LE REGARDOIR : Entre Défis de Logement et Pressions Touristiques
Situé dans le pittoresque Jura, à Moirans-en-Montagne, le restaurant Le REGARDOIR est un point de repère culinaire qui reste ouvert du 1er février au 30 novembre. Malgré sa popularité, l'établissement fait face à des défis significatifs en matière de ressources humaines et de logement pour ses employés saisonniers.
Un Besoin Crucial de Saisonniers
Le REGARDOIR est doté de 8 salariés permanents et doit embaucher plus d’une vingtaine de saisonniers chaque année pour la saison estivale. Cependant, moins de la moitié de ces saisonniers sont des professionnels du métier, ce qui complique les recrutements. "Il devient de plus en plus difficile de trouver des profils qualifiés," explique Monsieur Mercier, le gérant. "De plus, ces professionnels exigent souvent un logement, ce qui nous pose un sérieux problème."
La Crise du Logement
Le problème de logement pour les saisonniers est aigu. Les logements étudiants de Haut-Jura Sport Formation (Cap Mauriana à Moirans-en-Montagne) sont destinés prioritairement à la location pour les apprentis et à la location saisonnière commerciale : Monsieur Mercier le regrette car le projet avait été présenté comme pouvant répondre à la problématique du logement des travailleurs saisonniers. « La Maison pour Tous n’offre pas ses logements meublés étudiants durant l'été malgré des disponibilités » remarque Monsieur Mercier qui aimerait se sentir plus soutenu, accompagné par les pouvoirs publics qui semblent manquer de consensus sur ce thème ;
Depuis la pandémie de COVID-19, les attentes des professionnels du secteur ont évolué. En réponse, Le REGARDOIR a ajusté les conditions de travail et amélioré la rémunération pour répondre à ces nouvelles attentes. Les collaborateurs n’ont, par exemple plus qu’une ou deux journées d’horaires coupés, au maximum par semaine entre le 15 septembre et le 15 juin. Le REGARDOIR a également augmenté la durée de la période de fermeture annuelle de trois semaines et généralisé l’aménagement du temps de travail par la modulation pour l’intégralité des contrats.

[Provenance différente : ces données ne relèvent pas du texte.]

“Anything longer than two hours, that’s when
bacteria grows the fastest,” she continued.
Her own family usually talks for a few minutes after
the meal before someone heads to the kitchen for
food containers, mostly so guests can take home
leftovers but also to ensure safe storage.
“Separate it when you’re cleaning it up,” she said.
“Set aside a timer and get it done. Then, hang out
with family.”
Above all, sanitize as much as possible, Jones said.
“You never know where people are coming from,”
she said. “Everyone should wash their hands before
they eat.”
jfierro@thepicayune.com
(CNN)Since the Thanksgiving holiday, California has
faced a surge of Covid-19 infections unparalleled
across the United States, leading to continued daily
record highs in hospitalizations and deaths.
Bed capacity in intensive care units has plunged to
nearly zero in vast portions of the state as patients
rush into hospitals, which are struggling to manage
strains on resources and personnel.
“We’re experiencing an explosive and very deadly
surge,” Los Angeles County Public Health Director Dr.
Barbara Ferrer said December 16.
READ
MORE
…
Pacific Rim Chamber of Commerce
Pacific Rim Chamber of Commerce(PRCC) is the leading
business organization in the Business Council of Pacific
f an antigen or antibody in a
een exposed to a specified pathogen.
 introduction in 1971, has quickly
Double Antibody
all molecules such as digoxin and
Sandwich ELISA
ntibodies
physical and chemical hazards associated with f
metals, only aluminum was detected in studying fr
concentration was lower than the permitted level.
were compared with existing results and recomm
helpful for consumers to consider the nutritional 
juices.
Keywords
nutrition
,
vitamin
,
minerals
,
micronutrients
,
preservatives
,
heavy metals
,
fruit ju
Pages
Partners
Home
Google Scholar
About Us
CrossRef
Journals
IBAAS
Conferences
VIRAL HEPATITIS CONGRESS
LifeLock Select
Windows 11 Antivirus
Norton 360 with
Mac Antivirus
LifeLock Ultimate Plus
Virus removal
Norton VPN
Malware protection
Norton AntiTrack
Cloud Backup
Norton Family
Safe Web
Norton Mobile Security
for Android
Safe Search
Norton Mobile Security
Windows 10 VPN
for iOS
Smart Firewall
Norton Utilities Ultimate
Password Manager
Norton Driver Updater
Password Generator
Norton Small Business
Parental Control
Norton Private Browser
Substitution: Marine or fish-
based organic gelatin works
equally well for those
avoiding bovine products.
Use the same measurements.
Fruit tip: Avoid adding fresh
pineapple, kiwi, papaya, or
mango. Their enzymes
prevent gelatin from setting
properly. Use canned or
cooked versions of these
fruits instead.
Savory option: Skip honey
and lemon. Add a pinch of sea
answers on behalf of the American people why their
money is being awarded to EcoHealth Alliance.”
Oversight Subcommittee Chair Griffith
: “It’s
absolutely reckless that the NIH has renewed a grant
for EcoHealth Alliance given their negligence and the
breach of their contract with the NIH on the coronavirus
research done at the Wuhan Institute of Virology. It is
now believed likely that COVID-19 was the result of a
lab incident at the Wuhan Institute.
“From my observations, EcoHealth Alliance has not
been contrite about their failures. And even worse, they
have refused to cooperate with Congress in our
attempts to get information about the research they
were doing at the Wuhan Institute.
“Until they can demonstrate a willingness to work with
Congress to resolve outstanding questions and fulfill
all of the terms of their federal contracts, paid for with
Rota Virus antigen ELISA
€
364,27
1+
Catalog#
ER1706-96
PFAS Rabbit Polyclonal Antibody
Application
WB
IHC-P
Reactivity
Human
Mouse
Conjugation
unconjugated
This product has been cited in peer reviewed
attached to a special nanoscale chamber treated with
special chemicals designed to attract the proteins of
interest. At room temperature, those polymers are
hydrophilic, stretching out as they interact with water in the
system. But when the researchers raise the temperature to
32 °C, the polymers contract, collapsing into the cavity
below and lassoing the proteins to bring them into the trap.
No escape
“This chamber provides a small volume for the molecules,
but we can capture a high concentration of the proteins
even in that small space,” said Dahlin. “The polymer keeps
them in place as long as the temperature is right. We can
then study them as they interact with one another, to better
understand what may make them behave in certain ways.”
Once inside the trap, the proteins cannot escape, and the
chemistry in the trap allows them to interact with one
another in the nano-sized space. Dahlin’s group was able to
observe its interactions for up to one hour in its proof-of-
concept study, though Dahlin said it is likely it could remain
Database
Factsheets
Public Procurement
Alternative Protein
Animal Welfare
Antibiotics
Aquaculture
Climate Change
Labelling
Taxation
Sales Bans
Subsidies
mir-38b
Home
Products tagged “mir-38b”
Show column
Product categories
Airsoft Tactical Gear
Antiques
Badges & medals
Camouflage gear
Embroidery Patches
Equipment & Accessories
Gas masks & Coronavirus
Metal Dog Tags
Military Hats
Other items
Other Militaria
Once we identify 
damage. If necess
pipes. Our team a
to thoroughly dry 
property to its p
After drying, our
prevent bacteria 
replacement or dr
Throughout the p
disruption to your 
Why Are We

L'Impact de la Perte de Neige
L'absence de neige durant l'hiver 2024 a eu un impact négatif sur les affaires, avec une saison sans aucune réservation hôtelière. Néanmoins, les années précédentes, une fois les réservations locatives effectuées, l'absence de neige avait tendance à drainer plus de clientèle vers le secteur des lacs.
Pressions Touristiques
Le tourisme, bien que bénéfique, exerce une pression considérable sur Le REGARDOIR. "Les touristes sont présents, ce qui est positif, surtout avec la hausse de fréquentation sur les « ailes de saison », mais nous souffrons à tous les niveaux," déclare Monsieur Mercier. "Nous faisons face, en période estivale, à un tourisme de masse sans avoir les ressources humaines nécessaires." Il s'inquiète également des effets de cet afflux sur l'environnement et estime que les préoccupations des restaurateurs ne sont pas suffisamment partagées ou conscientisées par les pouvoirs publics.
Le REGARDOIR continue donc à naviguer dans un environnement complexe, cherchant à équilibrer les attentes de ses clients, les besoins de ses employés et les défis logistiques inhérents à une région touristique en pleine évolution.